*RECORDS FOR PROCESSING*.

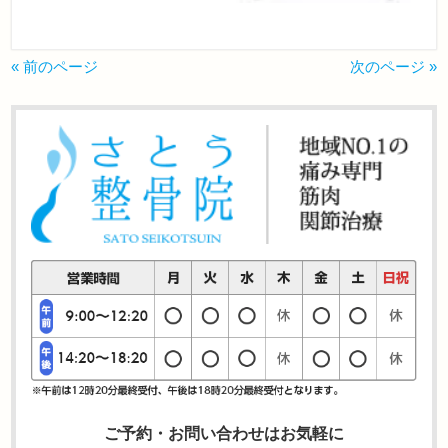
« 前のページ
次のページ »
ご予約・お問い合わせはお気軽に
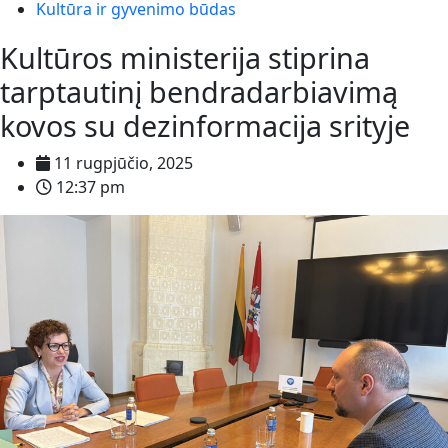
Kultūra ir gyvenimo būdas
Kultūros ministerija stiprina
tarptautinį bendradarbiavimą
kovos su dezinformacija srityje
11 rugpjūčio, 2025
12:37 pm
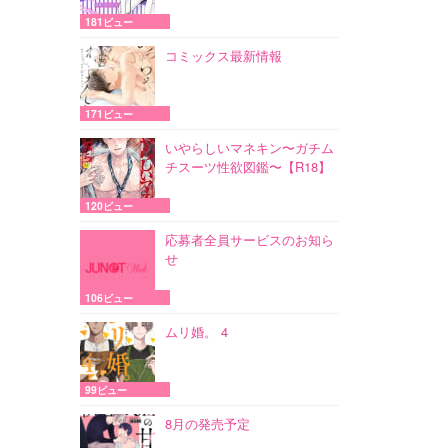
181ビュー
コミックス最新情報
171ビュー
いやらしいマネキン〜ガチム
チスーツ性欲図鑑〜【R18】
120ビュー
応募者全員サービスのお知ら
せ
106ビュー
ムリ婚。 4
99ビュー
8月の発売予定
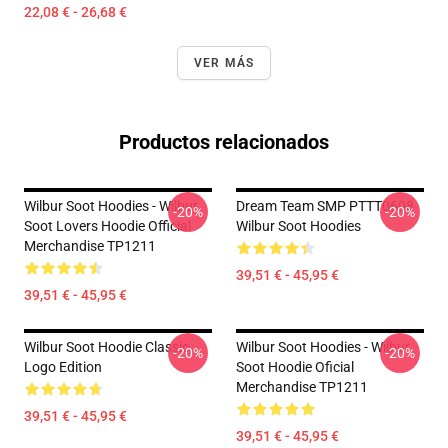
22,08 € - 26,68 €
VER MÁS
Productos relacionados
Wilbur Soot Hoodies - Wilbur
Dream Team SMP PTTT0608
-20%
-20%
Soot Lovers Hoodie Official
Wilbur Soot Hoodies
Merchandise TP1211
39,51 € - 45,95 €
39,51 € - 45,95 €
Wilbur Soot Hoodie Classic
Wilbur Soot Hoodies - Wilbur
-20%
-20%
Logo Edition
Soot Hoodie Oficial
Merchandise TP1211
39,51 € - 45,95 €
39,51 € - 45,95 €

*WHAT NEEDS TO BE DONE*. Each line above that has the word "Wilbur" should be copied.

*SOLUTION TO THE PROBLEM*.
Wilbur Soot Hoodies - Wilbur
Wilbur Soot Hoodies
Wilbur Soot Hoodie Classic
Wilbur Soot Hoodies - Wilbur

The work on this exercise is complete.